The director of the IRS at the time was a Bush appointee. As far as I can tell, everyone else involved is a civil servant, not a political appointee. And the people who did this were the people who’s job it is to figure out which 501(c) applications need extra scrutiny.
I’d imagine that the IRS workers responsible are probably overwhelmingly Democrats, and seem not to be the brightest people on earth if they didn’t at least notice that this would look really really bad.
Looks like it’s time for another round of IRS reform. Keep on weakening the agency until they learn.
To respond to the apologist remarks that perhaps political organisations need to be more carefully scrutinized by the IRS: if this is the case, then they will be able to show that they were equally tough on left-leaning organisations like moveon and their ilk. As of yet, I have not heard anything along these lines from the media.
If MoveOn applied for 501(c)(3) status, then apparently the IRS was appropriately tough on them since MoveOn does not have 501(c)(3) status.
so little real information.
The IRS is doing what they are supposed to do, according to the laws enacted by congress to govern the activities of the IRS.
All those politicians, including Obama, who jump to a conclusion that someone at the IRS is unfairly targeting applications for tax free status from only people who CALL THEMSELVES Tea Party, are idiots.
If congress doesn’t want the IRS to audit such applications, they need to pass the law saying, “No application for tax free status may be denied. If the organization obtains tax free status and then abuses it, the Federal prosecutor for their district shall present evidence and bring charges, allowing the government to seize all assets of everyone in the organization or who has been in the organization.”
Doug Shulman, the person in charge of the IRS at the time of this “scandal” was a Bush political appointee. Would you like to continue howling, Wolfman?
… and I’m sure you could find at least one janitor there who voted for Romney. Therefore, all bases are covered and it was pure accident that it was done and covered up for a year or so. :dubious:
Yes..AG Holder says that "he had no “DIRECT” involvement..does this mean that he might have had some “indirect involvement”?
Of course this is the same thing because janitors create and enforce policy at the IRS, and yargle blargle nixon benghazi death panel.
Just asking: can we rule that out at this point?
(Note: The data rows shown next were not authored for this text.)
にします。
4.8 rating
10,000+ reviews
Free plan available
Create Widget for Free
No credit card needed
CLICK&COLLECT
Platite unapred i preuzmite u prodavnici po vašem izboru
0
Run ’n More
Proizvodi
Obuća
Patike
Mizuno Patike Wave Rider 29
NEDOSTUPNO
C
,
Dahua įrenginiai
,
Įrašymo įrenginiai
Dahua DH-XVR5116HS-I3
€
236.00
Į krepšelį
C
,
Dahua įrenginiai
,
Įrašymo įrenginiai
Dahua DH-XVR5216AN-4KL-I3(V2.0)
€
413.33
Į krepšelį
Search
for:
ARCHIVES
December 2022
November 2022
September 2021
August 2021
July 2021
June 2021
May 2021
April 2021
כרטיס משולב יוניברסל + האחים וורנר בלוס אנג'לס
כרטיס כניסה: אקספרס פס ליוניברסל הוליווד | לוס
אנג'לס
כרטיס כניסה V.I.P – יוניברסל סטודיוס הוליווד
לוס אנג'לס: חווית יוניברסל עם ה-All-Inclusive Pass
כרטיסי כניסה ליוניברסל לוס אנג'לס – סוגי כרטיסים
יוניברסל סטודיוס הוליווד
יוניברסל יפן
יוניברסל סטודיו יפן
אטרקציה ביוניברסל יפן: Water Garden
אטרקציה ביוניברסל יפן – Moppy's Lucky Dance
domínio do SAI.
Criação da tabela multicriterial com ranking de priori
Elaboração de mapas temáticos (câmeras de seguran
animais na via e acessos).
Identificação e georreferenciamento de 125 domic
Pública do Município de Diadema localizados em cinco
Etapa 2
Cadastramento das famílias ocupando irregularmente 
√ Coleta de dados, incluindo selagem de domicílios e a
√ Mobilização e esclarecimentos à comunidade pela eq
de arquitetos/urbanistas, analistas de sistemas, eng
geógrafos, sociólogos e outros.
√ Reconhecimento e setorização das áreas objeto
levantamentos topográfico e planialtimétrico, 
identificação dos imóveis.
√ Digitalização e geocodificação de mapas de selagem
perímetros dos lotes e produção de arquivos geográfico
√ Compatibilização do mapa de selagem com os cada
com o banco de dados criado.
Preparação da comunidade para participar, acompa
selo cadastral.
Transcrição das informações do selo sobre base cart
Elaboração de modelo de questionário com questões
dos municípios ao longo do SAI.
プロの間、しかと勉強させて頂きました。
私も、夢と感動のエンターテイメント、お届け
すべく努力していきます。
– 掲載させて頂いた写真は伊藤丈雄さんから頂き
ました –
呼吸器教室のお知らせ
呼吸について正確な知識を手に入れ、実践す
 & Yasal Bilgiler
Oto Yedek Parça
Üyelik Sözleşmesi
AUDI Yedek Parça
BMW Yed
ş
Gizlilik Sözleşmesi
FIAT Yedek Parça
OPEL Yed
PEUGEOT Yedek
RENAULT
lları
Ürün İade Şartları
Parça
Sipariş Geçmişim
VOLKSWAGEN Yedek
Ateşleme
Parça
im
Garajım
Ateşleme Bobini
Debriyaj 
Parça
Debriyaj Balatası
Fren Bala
Now we’re hearing that the agency shared pending applications from conservative groups with ProPublica, after telling Congress that they’re confidential. Christmas in May for Darrell Issa.
This.
No, I don’t think Obama told the IRS to do this. I do, however, think it’s likely that a bunch of liberals thought it would be good fun to use their day job at the IRS to harass the hell out of right-wingers:
from http://washingtonexaminer.com/tim-carney-the-irs-is-deeply-political-and-very-democratic/article/2529758
Which is dumb. Assuming malice is stupid if you require a group. It requires a conspiracy. A conspiracy that would not have survived this long.
It makes far more sense that they didn’t believe they were doing anything wrong. And I’m still not sure they did, frankly. There should have been increased scrutiny on SuperPAC claimants. And, while I’m not the most politically astute person, I knew of maybe 2 liberal SuperPACs (not counting Colbert’s) and a ton of conservative ones. By random chance conservative ones would be targeted first, even.
Granted, I now know there are a lot more, but I’m not convinced that that many liberal SuperPACs would try these shenanigans, if only because we don’t have a history of hating taxes.
Correct me if I’m wrong, but there were no shenanigans by the conservative groups in question; all the requests for tax-exempt status ended up being granted.
The ones that went through the entire painful and expensive process. Many disbanded. Those that did are likely to sue.
Right, so the defense that “Of course these conservative types need extra scrutiny, they’re likely to cheat the IRS” seems to fall flat, in light of the fact that none of the groups in question were actually denied.